> **Work request**: Look through the material below and copy exactly the lines from the line with "The NASA Twin Study subjects" to the line with "### 3D HUVEC vessel cell model", those two lines included.

-------- Provided records

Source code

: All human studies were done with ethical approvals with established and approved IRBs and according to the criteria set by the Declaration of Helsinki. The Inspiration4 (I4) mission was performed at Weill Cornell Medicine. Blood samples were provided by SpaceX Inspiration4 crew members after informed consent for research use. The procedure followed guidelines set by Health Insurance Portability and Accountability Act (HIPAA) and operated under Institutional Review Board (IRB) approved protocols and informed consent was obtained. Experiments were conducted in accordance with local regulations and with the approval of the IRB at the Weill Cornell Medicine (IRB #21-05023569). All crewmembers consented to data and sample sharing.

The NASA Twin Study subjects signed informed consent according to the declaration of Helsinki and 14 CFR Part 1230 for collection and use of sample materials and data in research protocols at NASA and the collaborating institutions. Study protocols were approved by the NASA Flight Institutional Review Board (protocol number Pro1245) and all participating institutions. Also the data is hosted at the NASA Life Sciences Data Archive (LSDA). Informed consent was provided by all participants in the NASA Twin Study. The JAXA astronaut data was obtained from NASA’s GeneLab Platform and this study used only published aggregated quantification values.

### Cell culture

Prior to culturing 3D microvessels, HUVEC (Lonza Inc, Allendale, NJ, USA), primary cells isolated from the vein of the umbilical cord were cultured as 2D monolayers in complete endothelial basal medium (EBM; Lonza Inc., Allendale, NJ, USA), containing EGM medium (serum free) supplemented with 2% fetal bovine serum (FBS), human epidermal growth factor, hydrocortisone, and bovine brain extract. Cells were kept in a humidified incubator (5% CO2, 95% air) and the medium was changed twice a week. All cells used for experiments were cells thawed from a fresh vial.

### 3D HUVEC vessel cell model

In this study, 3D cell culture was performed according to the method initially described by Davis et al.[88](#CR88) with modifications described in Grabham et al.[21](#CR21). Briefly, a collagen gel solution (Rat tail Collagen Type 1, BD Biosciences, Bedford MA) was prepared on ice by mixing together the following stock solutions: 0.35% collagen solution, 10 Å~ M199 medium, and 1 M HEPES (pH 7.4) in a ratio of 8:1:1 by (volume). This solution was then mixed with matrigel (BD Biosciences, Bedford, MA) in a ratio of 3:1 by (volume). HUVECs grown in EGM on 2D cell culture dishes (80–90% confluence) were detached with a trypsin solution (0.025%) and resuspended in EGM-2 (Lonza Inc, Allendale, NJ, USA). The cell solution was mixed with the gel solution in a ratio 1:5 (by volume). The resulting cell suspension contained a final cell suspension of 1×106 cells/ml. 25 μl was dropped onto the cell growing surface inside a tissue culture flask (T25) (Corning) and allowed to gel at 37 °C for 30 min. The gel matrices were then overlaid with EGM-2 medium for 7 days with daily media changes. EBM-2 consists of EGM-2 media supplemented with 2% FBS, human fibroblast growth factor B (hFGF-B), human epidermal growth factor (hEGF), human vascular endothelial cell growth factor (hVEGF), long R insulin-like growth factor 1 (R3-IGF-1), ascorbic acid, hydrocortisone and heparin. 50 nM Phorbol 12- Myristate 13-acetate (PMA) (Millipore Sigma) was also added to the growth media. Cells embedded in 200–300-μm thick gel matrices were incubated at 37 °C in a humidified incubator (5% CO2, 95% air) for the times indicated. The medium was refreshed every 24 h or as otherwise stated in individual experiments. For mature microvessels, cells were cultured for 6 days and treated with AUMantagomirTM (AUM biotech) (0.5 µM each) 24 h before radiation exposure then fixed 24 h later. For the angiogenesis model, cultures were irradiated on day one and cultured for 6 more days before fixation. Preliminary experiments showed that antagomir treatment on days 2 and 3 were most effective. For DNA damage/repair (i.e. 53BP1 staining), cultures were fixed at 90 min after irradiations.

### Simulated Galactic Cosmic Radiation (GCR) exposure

----------------

> **Solution to this exercise**:
The NASA Twin Study subjects signed informed consent according to the declaration of Helsinki and 14 CFR Part 1230 for collection and use of sample materials and data in research protocols at NASA and the collaborating institutions. Study protocols were approved by the NASA Flight Institutional Review Board (protocol number Pro1245) and all participating institutions. Also the data is hosted at the NASA Life Sciences Data Archive (LSDA). Informed consent was provided by all participants in the NASA Twin Study. The JAXA astronaut data was obtained from NASA’s GeneLab Platform and this study used only published aggregated quantification values.

### Cell culture

Prior to culturing 3D microvessels, HUVEC (Lonza Inc, Allendale, NJ, USA), primary cells isolated from the vein of the umbilical cord were cultured as 2D monolayers in complete endothelial basal medium (EBM; Lonza Inc., Allendale, NJ, USA), containing EGM medium (serum free) supplemented with 2% fetal bovine serum (FBS), human epidermal growth factor, hydrocortisone, and bovine brain extract. Cells were kept in a humidified incubator (5% CO2, 95% air) and the medium was changed twice a week. All cells used for experiments were cells thawed from a fresh vial.

### 3D HUVEC vessel cell model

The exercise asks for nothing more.